Ummat Islam Tunisia memilih partai Islam itu karena sentimen keislaman mereka. Ennahda telah benar-benar menjelaskan posisinya sekarang ini ketika mereka berkuasa, bahwa mereka tidak memiliki rencana untuk menerapkan Islam. Tunisia telah menjadi satu-satunya negara yang menyaksikan terusirnya seorang pemimpin dan secara terbuka menyatakan bahwa negara itu akan mempertahankan sistem yang ada, meskipun dengan beberapa perubahan palsu, namun hampir tidak memberikan peran apapun kepada Islam. Pemimpin Ennahda, Rachid Ghannouchi, menjelaskan sehubungan dengan pendirian Khilafah setelah memenangkan pemilu: “Jelas, kami adalah sebuah negara bangsa. Kami menginginkan pemerintah untuk reformasi Tunisia, bagi Negara Tunisia. Adapun isu Khilafah, hal ini merupakan masalah yang bukan merupakan suatu realitas. Persoalan realitas saat ini adalah bahwa kami adalah sebuah Negara Tunisia yang menginginkan reformasi, sehingga menjadi sebuah Negara bagi Rakyat Tunisia, bukan untuk melawan mereka”
Ennadah menyukai mitranya di Mesir setelah muncul sebagai pemenang yang telah melakukan segalanya dengan kemampuan mereka untuk mempertahankan sistem yang ada.

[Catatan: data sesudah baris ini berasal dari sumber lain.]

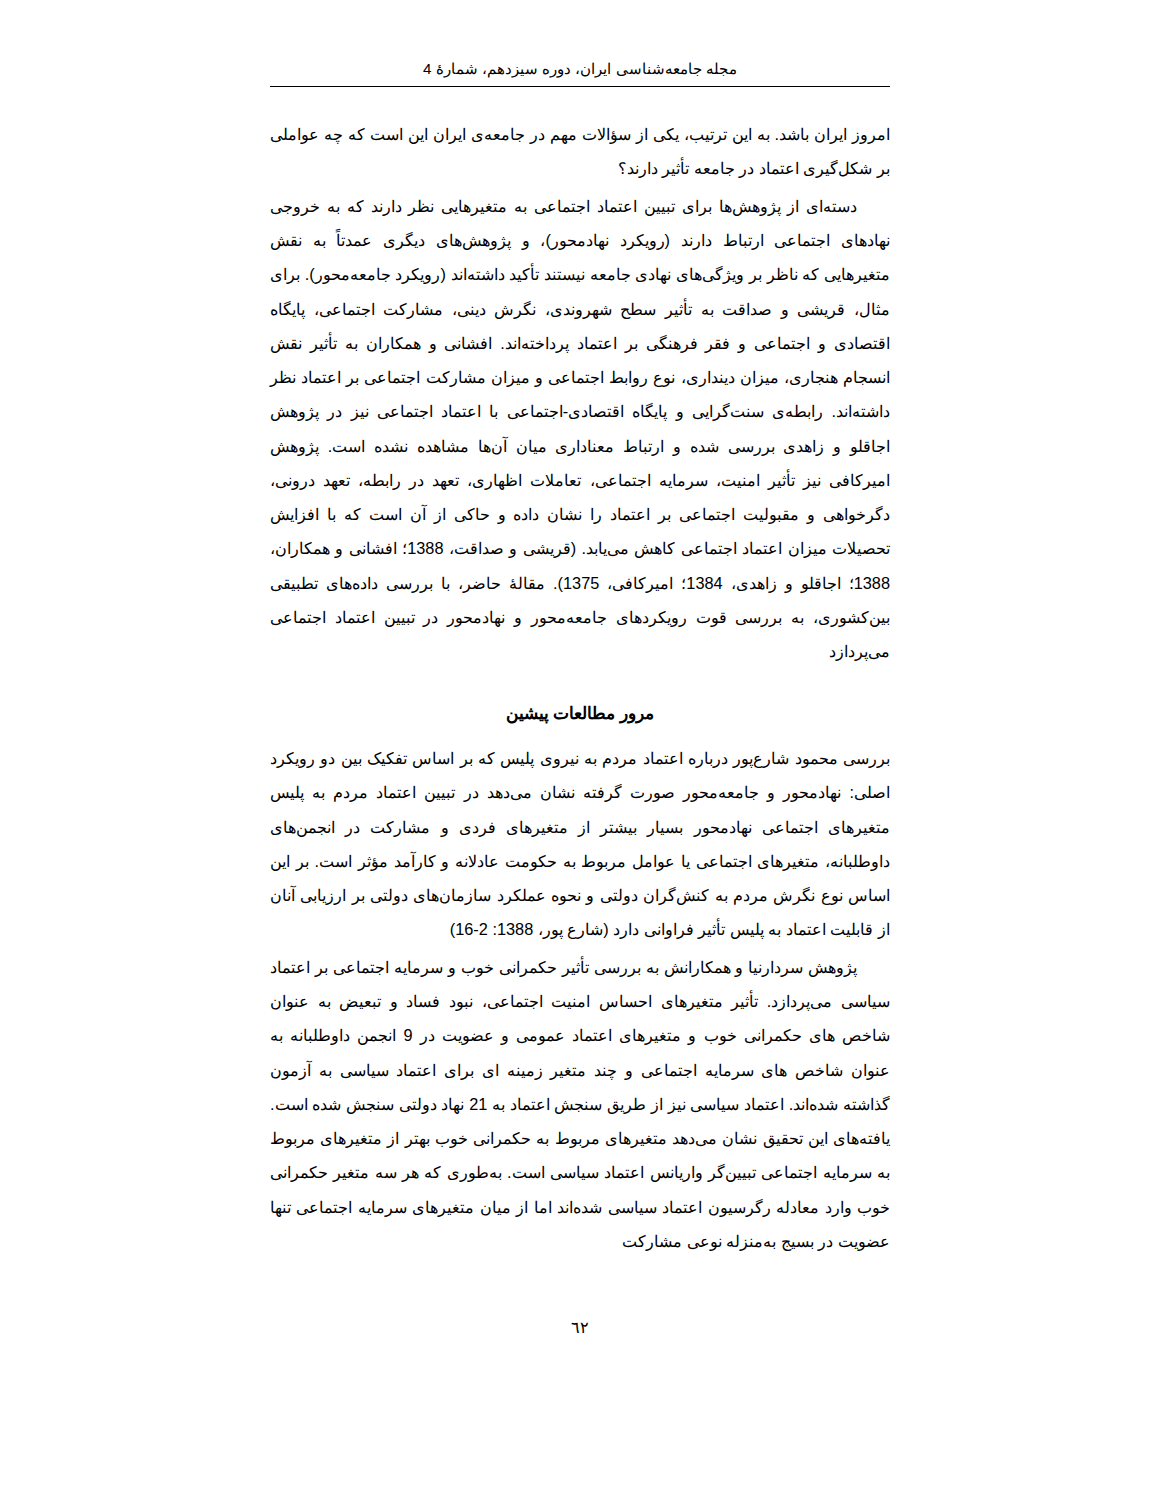مجله جامعه‌شناسی ایران، دوره سیزدهم، شمارهٔ 4
امروز ایران باشد. به این ترتیب، یکی از سؤالات مهم در جامعه‌ی ایران این است که چه عواملی بر شکل‌گیری اعتماد در جامعه تأثیر دارند؟
دسته‌ای از پژوهش‌ها برای تبیین اعتماد اجتماعی به متغیرهایی نظر دارند که به خروجی نهادهای اجتماعی ارتباط دارند (رویکرد نهادمحور)، و پژوهش‌های دیگری عمدتاً به نقش متغیرهایی که ناظر بر ویژگی‌های نهادی جامعه نیستند تأکید داشته‌اند (رویکرد جامعه‌محور). برای مثال، قریشی و صداقت به تأثیر سطح شهروندی، نگرش دینی، مشارکت اجتماعی، پایگاه اقتصادی و اجتماعی و فقر فرهنگی بر اعتماد پرداخته‌اند. افشانی و همکاران به تأثیر نقش انسجام هنجاری، میزان دینداری، نوع روابط اجتماعی و میزان مشارکت اجتماعی بر اعتماد نظر داشته‌اند. رابطه‌ی سنت‌گرایی و پایگاه اقتصادی-اجتماعی با اعتماد اجتماعی نیز در پژوهش اجاقلو و زاهدی بررسی شده و ارتباط معناداری میان آن‌ها مشاهده نشده است. پژوهش امیرکافی نیز تأثیر امنیت، سرمایه اجتماعی، تعاملات اظهاری، تعهد در رابطه، تعهد درونی، دگرخواهی و مقبولیت اجتماعی بر اعتماد را نشان داده و حاکی از آن است که با افزایش تحصیلات میزان اعتماد اجتماعی کاهش می‌یابد. (قریشی و صداقت، 1388؛ افشانی و همکاران، 1388؛ اجاقلو و زاهدی، 1384؛ امیرکافی، 1375). مقالهٔ حاضر، با بررسی داده‌های تطبیقی بین‌کشوری، به بررسی قوت رویکردهای جامعه‌محور و نهادمحور در تبیین اعتماد اجتماعی می‌پردازد
مرور مطالعات پیشین
بررسی محمود شارع‌پور درباره اعتماد مردم به نیروی پلیس که بر اساس تفکیک بین دو رویکرد اصلی: نهادمحور و جامعه‌محور صورت گرفته نشان می‌دهد در تبیین اعتماد مردم به پلیس متغیرهای اجتماعی نهادمحور بسیار بیشتر از متغیرهای فردی و مشارکت در انجمن‌های داوطلبانه، متغیرهای اجتماعی یا عوامل مربوط به حکومت عادلانه و کارآمد مؤثر است. بر این اساس نوع نگرش مردم به کنش‌گران دولتی و نحوه عملکرد سازمان‌های دولتی بر ارزیابی آنان از قابلیت اعتماد به پلیس تأثیر فراوانی دارد (شارع پور، 1388: 2-16)
پژوهش سردارنیا و همکارانش به بررسی تأثیر حکمرانی خوب و سرمایه اجتماعی بر اعتماد سیاسی می‌پردازد. تأثیر متغیرهای احساس امنیت اجتماعی، نبود فساد و تبعیض به عنوان شاخص های حکمرانی خوب و متغیرهای اعتماد عمومی و عضویت در 9 انجمن داوطلبانه به عنوان شاخص های سرمایه اجتماعی و چند متغیر زمینه ای برای اعتماد سیاسی به آزمون گذاشته شده‌اند. اعتماد سیاسی نیز از طریق سنجش اعتماد به 21 نهاد دولتی سنجش شده است. یافته‌های این تحقیق نشان می‌دهد متغیرهای مربوط به حکمرانی خوب بهتر از متغیرهای مربوط به سرمایه اجتماعی تبیین‌گر واریانس اعتماد سیاسی است. به‌طوری که هر سه متغیر حکمرانی خوب وارد معادله رگرسیون اعتماد سیاسی شده‌اند اما از میان متغیرهای سرمایه اجتماعی تنها عضویت در بسیج به‌منزله نوعی مشارکت
٦٢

Dengan menyebut dirinya sebagai sebuah partai Islam telah menjadikannya sangat jelas bahwa pemerintahan Islam tidak bisa bekerja di dunia pada saat ini, Rachid Ghannouchi, pemimpin kelompok itu mengatakan partai Islam tidak akan “memperkenalkan definisi yang ambigu dalam konstitusi yang memberikan risiko terpecahnya rakyat”, dengan menambahkan bahwa “banyak rakyat Tunisia tidak memiliki gambaran yang jelas tentang syariah dan praktek-praktek yang salah di negara tertentu telah menimbulkan ketakutan.” Sementara banyak orang di Tunisia yang mengorbankan hidup mereka untuk perubahan di negara itu, namun setelah berkuasa Ennadah menolak untuk menerapkan Islam dan mereka harus memperhatikan bahwa umat mengusir Ben Ali ke luar negeri karena pengkhianatan yang dilakukannya, umat telah menunjukkan mereka tidak lagi takut terhadap rezim dan jika Ennadah tidak memenuhi janjinya, mereka juga dapat menjadi bagian dari sejarah sebagaimana Ben Ali saat ini. (http://www.rimanews.com/read/20130312/94919/revolusi-musim-semi-antara-imaji-dan-ilusi )


2.1.4 Respon Liga Arab
      Konferensi tingkat tinggi bidang Perekonomian, Sosial dan Pembangunan negara-negara Arab yang berlangsung di Sharm El-Sheikh, Mesir sama sekali tidak menyinggung kekacauan di Tunisia yang mulai memicu krisis ekonomi di negeri itu.
Konferensi yang berakhir hari Rabu (19/1) hanya menekankan pada masalah pembangunan dan upaya pengentasan pengangguran di negara-negara Arab. "Ini merupakan konferensi ekonomi bukan konferensi politik," kata Menteri Luar Negeri Mesir Ahmed Abul-Gheit saat memberikan keterangan pers di acara penutupan kemarin, menjawab pertanyaan mengapa konferensi itu sama sekali tidak membahas krisis di Tunisia.
"Mesir sudah menyatakan keprihatinannya atas apa yang terjadi di Tunisia dan Mesir menghormati aspirasi rakyat Tunisia. Saya pikir, tidak membahas krisis di Tunisia (dalam konferensi itu) bukan hal yang memalukan karena pada bulan Maret nanti akan ada pertemuan tingkat tinggi untuk masalah politik di Irak, dan masalah Tunisia akan dibahas dalam pertemuan itu, jika masih relevan," tukas Menlu Mesir.
Para pemimpin Arab yang hadir dalam pertemuan di Sharm El-Syaikh hampir tidak ada yang menyinggung krisis dalam negeri Tunisia dalam pidatonya. Hanya Sekretaris Jenderal Liga Arab Amr Moussa yang selintas menyinggung persoalan di negeri itu. Ia mengatakan bahwa apa yang terjadi di Tunisia adalah sebuah "revolusi."
"Masyarakat negara-negara Arab sudah sering diguncang oleh krisis-krisis sosial. Revolusi yang sedang terjadi di Tunisia berkaitan dengan isu-isu ekonomi dan pembangunan sosial dalam pertemuan tingkat tinggi tahun ini. Revolusi itu tidak jauh jaraknya dari kita," kata Moussa.
Sekjen Liga Arab itu juga mengingatkan bahwa masyarakat Arab telah memasuki tahap kemarahan dan frustasi yang tidak pernah diperkirakan sebelumnya. Untuk itu Moussa menyerukan "pembaruan" di negara-negara Arab untuk mengatasi rasa frustasi di kalangan rakyat.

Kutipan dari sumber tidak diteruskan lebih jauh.